A healthcare flexible spending account, or FSA, is a tax-advantaged account that allows you to pay for eligible medical expenses. The amount you decide to contribute to the account for the year is deducted from your salary before income taxes. This deduction reduces your taxable income, saving you money on taxes.

Depending on the extent of your healthcare costs, an FSA can help you save a lot of money on taxes. But careful planning is needed: Unused funds do not roll over from year to year. It’s important to be careful not to contribute more than you spend.

A healthcare FSA can be useful for people with any level of health costs. If you have predictable, ongoing medical expenses during the year, or regular over-the-counter spending, using pretax dollars for those costs saves money.

How it works

You’ll have to submit receipts and documentation for reimbursement. You can use your FSA for your own expenses or expenses incurred by your spouse or any dependents you claim on your taxes. You can also use healthcare FSA funds for any adult children on your medical plan who will be 26 or younger on Dec. 31.

How much to contribute

To decide if an FSA is right for you, take stock of your health spending. If you have any ongoing or expected medical needs to pay for in the upcoming year, an FSA is a great use of your money. The funds can also be used for over-the-counter items such as allergy and sinus drugs, first-aid supplies, digestive health products and home COVID-19 tests.

You can contribute up to $2,850 in 2023; you’ll choose your amount during annual benefits enrollment. You can’t change the amount during the year unless you have a qualifying life event, such as getting married or having a child.

Your spouse can also contribute up to $2,850 if they have their own employer-sponsored healthcare FSA.

FSA balances expire

FSAs are “use or lose,” meaning the amount in your account will expire at the end of the year. However, there is a grace period until Feb. 29, 2024 to incur expenses; claims for reimbursement for 2023 expenses must be submitted by April 30, 2024.

A dependent flexible spending account, or FSA, is a tax-advantaged account that any benefit-eligible employee can establish – even if you have an HSA or healthcare FSA.

Dependent care FSAs are useful if you're paying for care for a child under age 13 or dependent adult while you work. The account is used to pay for qualified expenses like preschool, summer day camp and day care for a child or dependent adult. (It can’t be used for tutoring, overnight camp or school tuition.) For a complete list of dependent care FSA expenses, refer to IRS publication 503.

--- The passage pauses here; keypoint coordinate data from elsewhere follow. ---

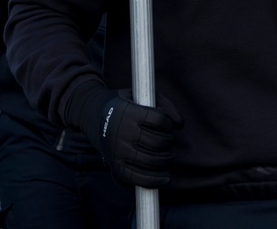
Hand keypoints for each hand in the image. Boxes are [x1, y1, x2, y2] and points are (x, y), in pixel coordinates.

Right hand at [67, 81, 182, 187]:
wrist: (96, 116)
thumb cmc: (127, 106)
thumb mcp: (143, 96)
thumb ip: (166, 105)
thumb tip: (180, 124)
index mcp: (129, 112)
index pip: (159, 119)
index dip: (168, 123)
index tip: (166, 124)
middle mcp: (123, 131)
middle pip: (158, 142)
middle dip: (168, 142)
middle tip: (167, 141)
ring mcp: (119, 150)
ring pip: (151, 161)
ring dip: (165, 160)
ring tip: (166, 156)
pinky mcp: (117, 165)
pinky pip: (138, 178)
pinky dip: (154, 180)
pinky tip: (165, 178)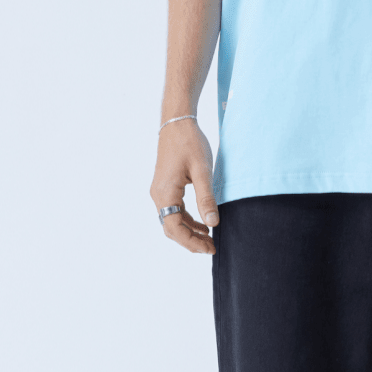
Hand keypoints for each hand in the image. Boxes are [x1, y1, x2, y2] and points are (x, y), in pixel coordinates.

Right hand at [150, 119, 218, 253]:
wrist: (177, 123)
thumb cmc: (189, 143)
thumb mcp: (202, 171)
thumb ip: (207, 198)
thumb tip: (213, 223)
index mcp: (165, 193)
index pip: (174, 228)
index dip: (191, 242)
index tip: (210, 248)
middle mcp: (158, 195)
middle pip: (171, 228)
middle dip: (191, 241)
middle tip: (212, 248)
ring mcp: (160, 191)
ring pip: (172, 221)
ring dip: (189, 232)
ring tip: (209, 239)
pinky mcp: (165, 187)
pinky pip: (174, 211)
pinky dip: (187, 220)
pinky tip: (203, 223)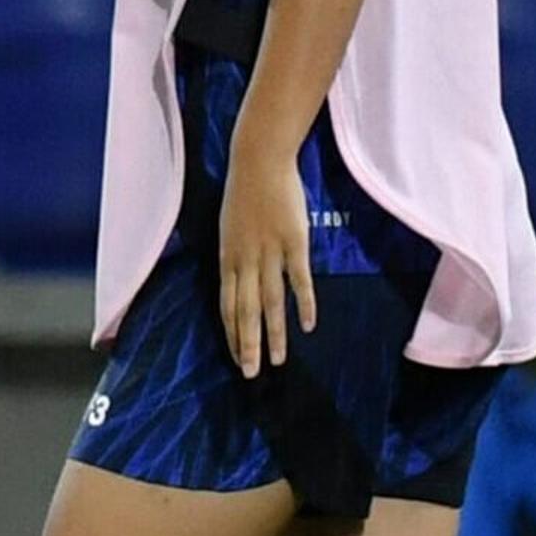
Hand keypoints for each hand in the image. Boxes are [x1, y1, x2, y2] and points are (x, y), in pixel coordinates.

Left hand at [217, 149, 315, 378]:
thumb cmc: (245, 192)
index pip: (227, 307)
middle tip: (253, 373)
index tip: (238, 359)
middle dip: (248, 345)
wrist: (259, 162)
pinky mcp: (294, 242)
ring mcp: (270, 253)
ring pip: (270, 302)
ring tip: (278, 359)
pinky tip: (307, 325)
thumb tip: (242, 279)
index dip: (233, 335)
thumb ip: (238, 256)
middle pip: (246, 311)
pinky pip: (298, 279)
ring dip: (274, 333)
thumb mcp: (231, 228)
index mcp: (228, 259)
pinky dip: (303, 303)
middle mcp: (245, 261)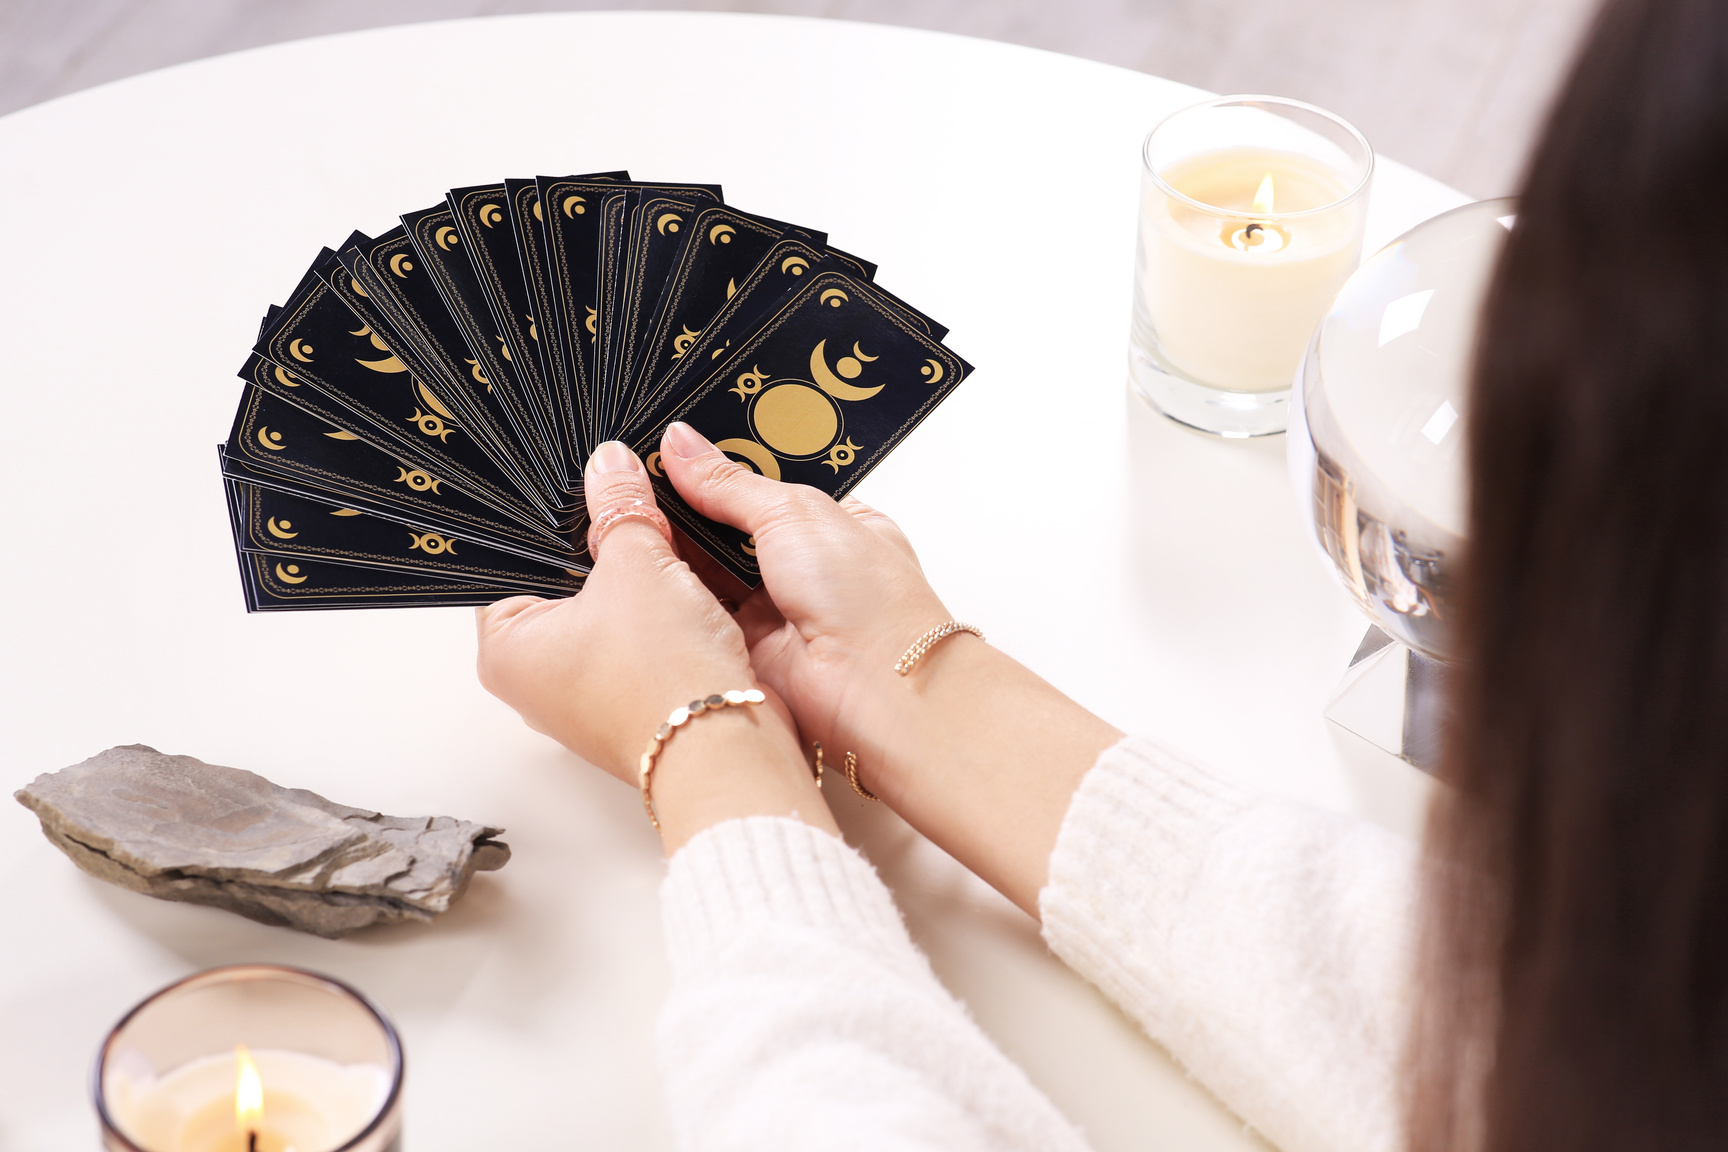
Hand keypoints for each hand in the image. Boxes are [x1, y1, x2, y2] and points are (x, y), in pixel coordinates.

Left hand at [476, 440, 833, 849]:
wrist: (727, 749)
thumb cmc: (663, 681)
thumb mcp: (640, 563)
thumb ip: (621, 506)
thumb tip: (611, 465)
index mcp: (505, 648)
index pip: (516, 557)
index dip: (559, 519)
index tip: (591, 491)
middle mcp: (536, 680)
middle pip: (565, 583)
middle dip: (604, 549)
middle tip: (631, 517)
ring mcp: (585, 695)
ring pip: (607, 612)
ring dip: (638, 583)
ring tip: (663, 557)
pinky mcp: (632, 702)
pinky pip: (639, 641)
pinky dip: (660, 617)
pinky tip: (685, 598)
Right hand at [657, 422, 952, 788]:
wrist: (875, 688)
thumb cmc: (869, 599)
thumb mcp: (794, 513)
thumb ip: (730, 482)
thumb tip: (681, 443)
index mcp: (829, 520)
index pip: (760, 482)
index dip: (715, 466)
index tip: (665, 446)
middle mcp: (801, 564)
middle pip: (727, 525)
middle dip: (687, 507)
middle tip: (633, 474)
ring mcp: (772, 607)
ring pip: (706, 569)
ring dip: (675, 549)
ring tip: (624, 510)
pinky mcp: (743, 647)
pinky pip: (696, 611)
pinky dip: (673, 592)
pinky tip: (637, 563)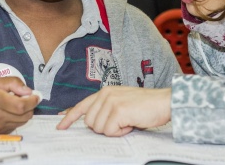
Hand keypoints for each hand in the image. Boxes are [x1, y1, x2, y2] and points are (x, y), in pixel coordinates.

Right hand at [0, 77, 39, 133]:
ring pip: (21, 122)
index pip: (21, 105)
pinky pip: (13, 127)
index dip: (33, 101)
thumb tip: (29, 91)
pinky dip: (15, 119)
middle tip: (26, 98)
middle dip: (30, 106)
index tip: (36, 96)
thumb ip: (14, 83)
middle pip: (24, 115)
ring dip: (23, 113)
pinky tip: (7, 112)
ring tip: (14, 104)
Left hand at [56, 86, 171, 135]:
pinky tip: (131, 123)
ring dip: (114, 130)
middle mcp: (105, 94)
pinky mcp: (118, 111)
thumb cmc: (146, 105)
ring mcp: (111, 102)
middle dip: (103, 128)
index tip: (60, 125)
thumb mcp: (121, 102)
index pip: (82, 105)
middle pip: (89, 123)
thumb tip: (92, 123)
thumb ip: (106, 109)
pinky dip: (121, 132)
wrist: (164, 102)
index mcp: (105, 91)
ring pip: (99, 128)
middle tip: (120, 123)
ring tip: (128, 121)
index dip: (69, 117)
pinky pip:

The amount you decide to contribute to the account for the year is deducted from your salary before income taxes. This deduction reduces your taxable income, saving you money on taxes.

An FSA can help you save a lot of money on taxes. But careful planning is needed: Unused funds do not roll over from year to year. It’s important to be careful not to contribute more than you spend.

How it works

You’ll have to submit receipts and documentation for reimbursement.

How much to contribute

To decide if an FSA is right for you, take stock of your spending for dependent care. A dependent care FSA can be used for day care and preschool expenses, but also for things like summer day camp and after-school programs.

You can contribute up to $5,000 to a dependent care FSA if you file taxes as an individual or as a married couple filing jointly, or up to $2,500 if you’re married filing separately. This limit applies to married couples as a unit, so a married couple can contribute only up to $5,000 total. You’ll choose your amount during annual benefits enrollment.

FSA balances expire

FSAs are “use or lose,” meaning the amount in your account will expire at the end of the year. However, there is a grace period until Feb. 29, 2024 to incur expenses; claims for reimbursement for 2023 expenses must be submitted by April 30, 2024.